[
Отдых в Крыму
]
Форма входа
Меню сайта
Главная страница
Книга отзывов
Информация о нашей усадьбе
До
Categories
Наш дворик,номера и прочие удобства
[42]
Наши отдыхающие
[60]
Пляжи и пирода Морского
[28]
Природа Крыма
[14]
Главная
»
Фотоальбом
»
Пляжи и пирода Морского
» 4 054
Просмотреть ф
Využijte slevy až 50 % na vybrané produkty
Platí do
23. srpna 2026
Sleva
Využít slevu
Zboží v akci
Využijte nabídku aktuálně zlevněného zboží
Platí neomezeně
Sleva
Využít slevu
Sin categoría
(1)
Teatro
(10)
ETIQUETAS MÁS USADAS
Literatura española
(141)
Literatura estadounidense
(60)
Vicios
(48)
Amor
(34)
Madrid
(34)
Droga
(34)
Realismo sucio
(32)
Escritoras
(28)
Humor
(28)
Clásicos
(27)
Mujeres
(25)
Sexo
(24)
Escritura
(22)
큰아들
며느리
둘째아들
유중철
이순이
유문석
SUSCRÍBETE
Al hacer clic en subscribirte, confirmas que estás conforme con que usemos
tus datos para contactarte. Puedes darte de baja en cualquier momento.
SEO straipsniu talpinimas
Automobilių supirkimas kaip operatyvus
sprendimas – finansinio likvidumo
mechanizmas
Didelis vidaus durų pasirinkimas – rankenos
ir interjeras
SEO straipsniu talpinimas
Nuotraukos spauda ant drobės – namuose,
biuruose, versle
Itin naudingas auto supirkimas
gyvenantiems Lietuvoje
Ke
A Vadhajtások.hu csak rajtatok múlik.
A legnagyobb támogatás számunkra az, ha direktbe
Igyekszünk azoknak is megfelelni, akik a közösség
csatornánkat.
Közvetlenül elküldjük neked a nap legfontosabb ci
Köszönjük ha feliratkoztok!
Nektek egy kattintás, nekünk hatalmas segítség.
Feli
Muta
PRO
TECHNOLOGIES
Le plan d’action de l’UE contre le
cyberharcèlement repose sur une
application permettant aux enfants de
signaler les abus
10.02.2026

Instructions for the task: Convert the text of all the records above into a JSON list of strings, one string per line, leaving out blank lines.

Result:
[
  "[",
  "Отдых в Крыму",
  "]",
  "Форма входа",
  "Меню сайта",
  "Главная страница",
  "Книга отзывов",
  "Информация о нашей усадьбе",
  "До",
  "Categories",
  "Наш дворик,номера и прочие удобства",
  "[42]",
  "Наши отдыхающие",
  "[60]",
  "Пляжи и пирода Морского",
  "[28]",
  "Природа Крыма",
  "[14]",
  "Главная",
  "»",
  "Фотоальбом",
  "»",
  "Пляжи и пирода Морского",
  "» 4 054",
  "Просмотреть ф",
  "Využijte slevy až 50 % na vybrané produkty",
  "Platí do",
  "23. srpna 2026",
  "Sleva",
  "Využít slevu",
  "Zboží v akci",
  "Využijte nabídku aktuálně zlevněného zboží",
  "Platí neomezeně",
  "Sleva",
  "Využít slevu",
  "Sin categoría",
  "(1)",
  "Teatro",
  "(10)",
  "ETIQUETAS MÁS USADAS",
  "Literatura española",
  "(141)",
  "Literatura estadounidense",
  "(60)",
  "Vicios",
  "(48)",
  "Amor",
  "(34)",
  "Madrid",
  "(34)",
  "Droga",
  "(34)",
  "Realismo sucio",
  "(32)",
  "Escritoras",
  "(28)",
  "Humor",
  "(28)",
  "Clásicos",
  "(27)",
  "Mujeres",
  "(25)",
  "Sexo",
  "(24)",
  "Escritura",
  "(22)",
  "큰아들",
  "며느리",
  "둘째아들",
  "유중철",
  "이순이",
  "유문석",
  "SUSCRÍBETE",
  "Al hacer clic en subscribirte, confirmas que estás conforme con que usemos",
  "tus datos para contactarte. Puedes darte de baja en cualquier momento.",
  "SEO straipsniu talpinimas",
  "Automobilių supirkimas kaip operatyvus",
  "sprendimas – finansinio likvidumo",
  "mechanizmas",
  "Didelis vidaus durų pasirinkimas – rankenos",
  "ir interjeras",
  "SEO straipsniu talpinimas",
  "Nuotraukos spauda ant drobės – namuose,",
  "biuruose, versle",
  "Itin naudingas auto supirkimas",
  "gyvenantiems Lietuvoje",
  "Ke",
  "A Vadhajtások.hu csak rajtatok múlik.",
  "A legnagyobb támogatás számunkra az, ha direktbe",
  "Igyekszünk azoknak is megfelelni, akik a közösség",
  "csatornánkat.",
  "Közvetlenül elküldjük neked a nap legfontosabb ci",
  "Köszönjük ha feliratkoztok!",
  "Nektek egy kattintás, nekünk hatalmas segítség.",
  "Feli",
  "Muta",
  "PRO",
  "TECHNOLOGIES",
  "Le plan d’action de l’UE contre le",
  "cyberharcèlement repose sur une",
  "application permettant aux enfants de",
  "signaler les abus",
  "10.02.2026"
]